Could you recast the lines of the material below as a numbered list, beginning with the line that contains "left hip: (790, 343, 7)" and continuing through the line that contains "right ankle: (810, 542, -7)"? Leave out any blank lines.

### [INPUT RECORDS]
::::::

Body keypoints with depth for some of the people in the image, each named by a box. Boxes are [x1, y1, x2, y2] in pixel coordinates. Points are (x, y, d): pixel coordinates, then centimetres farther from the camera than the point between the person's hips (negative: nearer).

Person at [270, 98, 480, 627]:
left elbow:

::::::

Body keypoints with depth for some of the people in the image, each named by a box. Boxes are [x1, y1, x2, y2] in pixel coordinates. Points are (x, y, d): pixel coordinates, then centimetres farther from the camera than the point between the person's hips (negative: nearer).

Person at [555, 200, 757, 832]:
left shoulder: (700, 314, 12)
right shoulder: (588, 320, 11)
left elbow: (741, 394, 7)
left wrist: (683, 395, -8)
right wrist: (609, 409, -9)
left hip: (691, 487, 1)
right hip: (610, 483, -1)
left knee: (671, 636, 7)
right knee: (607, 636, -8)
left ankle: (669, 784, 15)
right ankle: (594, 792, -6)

::::::

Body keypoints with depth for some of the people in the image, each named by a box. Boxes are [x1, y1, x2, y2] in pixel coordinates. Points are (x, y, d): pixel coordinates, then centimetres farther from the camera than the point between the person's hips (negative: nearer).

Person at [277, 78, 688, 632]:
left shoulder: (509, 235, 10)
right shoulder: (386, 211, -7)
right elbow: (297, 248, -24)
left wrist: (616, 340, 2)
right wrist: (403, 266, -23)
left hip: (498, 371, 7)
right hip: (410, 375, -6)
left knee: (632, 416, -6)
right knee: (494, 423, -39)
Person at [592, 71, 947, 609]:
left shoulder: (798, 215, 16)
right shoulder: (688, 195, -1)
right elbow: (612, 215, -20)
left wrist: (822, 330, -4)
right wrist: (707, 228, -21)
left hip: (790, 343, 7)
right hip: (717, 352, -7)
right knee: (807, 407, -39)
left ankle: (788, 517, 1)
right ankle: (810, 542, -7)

::::::

### [WRITTEN RESPONSE]
1. left hip: (790, 343, 7)
2. right hip: (717, 352, -7)
3. right knee: (807, 407, -39)
4. left ankle: (788, 517, 1)
5. right ankle: (810, 542, -7)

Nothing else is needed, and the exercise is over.